Using the information:
(1) In the passage on national Bitcoin holdings, rewrite the stretch from "It has been" through "is still prohibited.", switching "Bhutan" to "Nepal".
(2) Pick up the article on Bhutan's Bitcoin holdings after its final sentence and keep writing.

Selected excerpt:
=-=-=
It has been nearly half a year since Bitcoin set its historical high. During this six months of decline, known state governments and entities holding Bitcoin have almost not sold their holdings. However, we have discovered a very interesting pair of counterpositions:

El Salvador VS Bhutan

Over the course of nearly half a year, El Salvador's Bitcoin holdings increased from 6,376 coins to 7,600 coins, while Bhutan's holdings decreased from 6,234 coins to 4,000 coins.

This selling pressure from the Himalayas is not large, but it is very mysterious. Bhutan, a relatively closed Buddhist nation located between China and India, only opened to foreign tourists in 1974, introduced television and the internet in 1999, and transitioned from a monarchy to a constitutional monarchy in 2008. To this day, the official use of plastic bags is still prohibited.

In this country, the peak Bitcoin holding reached 13,000 coins, and the current 4,000 coins are already a result of selling. I think you might have many questions, but the first question that needs to be addressed is:

Amitabha, Bhutan benefactor, where did your Bitcoin come from?

Hydropower, a God-given Gift

As a Buddhist country, Bhutan has once been very zen.

In 1972, King Jigme Singye Wangchuck of Bhutan proposed the "Gross National Happiness" concept. Indeed, this world's famous "Are you happy?" evaluation system was first proposed by Bhutan.
=-=-=
Data extracts:

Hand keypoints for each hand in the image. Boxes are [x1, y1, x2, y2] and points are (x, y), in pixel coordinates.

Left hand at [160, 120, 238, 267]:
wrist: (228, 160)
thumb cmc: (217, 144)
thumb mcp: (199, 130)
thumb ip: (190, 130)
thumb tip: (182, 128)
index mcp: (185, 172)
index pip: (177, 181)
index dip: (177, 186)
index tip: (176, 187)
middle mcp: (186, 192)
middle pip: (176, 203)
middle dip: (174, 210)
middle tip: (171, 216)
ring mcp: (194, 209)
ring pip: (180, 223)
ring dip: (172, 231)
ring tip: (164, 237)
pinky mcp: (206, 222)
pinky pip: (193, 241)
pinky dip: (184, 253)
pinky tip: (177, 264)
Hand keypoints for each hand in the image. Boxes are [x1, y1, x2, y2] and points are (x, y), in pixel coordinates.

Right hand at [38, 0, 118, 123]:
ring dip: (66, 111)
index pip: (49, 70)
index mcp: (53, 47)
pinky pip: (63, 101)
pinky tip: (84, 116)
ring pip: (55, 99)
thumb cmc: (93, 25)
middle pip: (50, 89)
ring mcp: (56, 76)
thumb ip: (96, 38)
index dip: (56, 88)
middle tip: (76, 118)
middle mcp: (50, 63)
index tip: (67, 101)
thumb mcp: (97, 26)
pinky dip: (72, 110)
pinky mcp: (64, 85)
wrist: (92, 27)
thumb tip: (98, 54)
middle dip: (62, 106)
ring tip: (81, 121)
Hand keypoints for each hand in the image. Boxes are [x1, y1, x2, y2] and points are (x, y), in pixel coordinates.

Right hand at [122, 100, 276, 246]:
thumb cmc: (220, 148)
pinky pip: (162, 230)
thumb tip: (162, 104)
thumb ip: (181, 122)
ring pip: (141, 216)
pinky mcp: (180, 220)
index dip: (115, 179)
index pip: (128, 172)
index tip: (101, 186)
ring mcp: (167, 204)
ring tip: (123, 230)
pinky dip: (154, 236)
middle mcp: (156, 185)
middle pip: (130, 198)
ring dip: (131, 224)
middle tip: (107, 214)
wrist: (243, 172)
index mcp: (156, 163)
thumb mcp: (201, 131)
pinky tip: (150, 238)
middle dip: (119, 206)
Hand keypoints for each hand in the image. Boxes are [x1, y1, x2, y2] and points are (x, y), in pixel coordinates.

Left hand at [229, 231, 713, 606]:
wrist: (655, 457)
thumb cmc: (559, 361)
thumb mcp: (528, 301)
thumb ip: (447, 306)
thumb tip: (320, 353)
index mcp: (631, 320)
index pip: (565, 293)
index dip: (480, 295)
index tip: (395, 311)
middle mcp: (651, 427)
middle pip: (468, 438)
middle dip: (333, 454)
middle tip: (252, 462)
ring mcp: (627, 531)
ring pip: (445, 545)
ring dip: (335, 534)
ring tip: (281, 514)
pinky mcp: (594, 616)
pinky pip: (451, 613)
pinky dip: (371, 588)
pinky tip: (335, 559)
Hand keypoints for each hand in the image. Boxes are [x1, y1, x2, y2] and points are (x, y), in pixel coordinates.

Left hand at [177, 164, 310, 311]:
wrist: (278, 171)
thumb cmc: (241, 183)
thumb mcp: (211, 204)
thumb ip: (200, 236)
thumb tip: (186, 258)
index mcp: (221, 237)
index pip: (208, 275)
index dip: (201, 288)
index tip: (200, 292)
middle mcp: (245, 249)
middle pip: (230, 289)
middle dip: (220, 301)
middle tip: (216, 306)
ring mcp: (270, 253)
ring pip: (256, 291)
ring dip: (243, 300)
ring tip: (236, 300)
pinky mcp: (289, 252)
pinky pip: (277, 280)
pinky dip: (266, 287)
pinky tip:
=-=-=
Answers to the problems:
(1)
It has been nearly half a year since Bitcoin set its historical high. During this six months of decline, known state governments and entities holding Bitcoin have almost not sold their holdings. However, we have discovered a very interesting pair of counterpositions:

El Salvador VS Nepal

Over the course of nearly half a year, El Salvador's Bitcoin holdings increased from 6,376 coins to 7,600 coins, while Nepal's holdings decreased from 6,234 coins to 4,000 coins.

This selling pressure from the Himalayas is not large, but it is very mysterious. Nepal, a relatively closed Buddhist nation located between China and India, only opened to foreign tourists in 1974, introduced television and the internet in 1999, and transitioned from a monarchy to a constitutional monarchy in 2008. To this day, the official use of plastic bags is still prohibited.

(2)
With the Buddha in the heart, Amitabha, money and fame are worldly possessions. In the first "World Happiness Map" published by the University of Leicester in 2006, Bhutan ranked 8th.

However, having the Buddha in mind still requires living. Bhutan only removed itself from the "least developed countries" list in December 2023. In the "World Happiness Report" released by the United Nations, Bhutan's highest ranking was 84th in 2014, and by 2019, it further declined to 95th.

Every country has its own advantages, and Bhutan's advantage lies in hydropower. Situated on the southern slopes of the Himalayas, Bhutan has numerous rivers, abundant annual rainfall, and significant elevation differences. Bhutan's theoretical hydropower potential is estimated at 30,000 to 40,000 MW, while the currently developed installed capacity is only about 2,300 to 4,000 MW, realizing only 5-10% of its potential.

In summer, Bhutan has an inexhaustible supply of electricity. In 2025, Bhutan's summer peak generation capacity is expected to be about 3,600 MW, while the corresponding summer daily demand peak is only about 900-1,000 MW.

With over 70% of unused electricity, it is natural for them to find a way to generate revenue. Bhutan sells this electricity to India. Thus, hydropower has undoubtedly become Bhutan's absolute economic pillar, accounting for about 17-20% of GDP, with hydropower exports contributing over 63% of total exports.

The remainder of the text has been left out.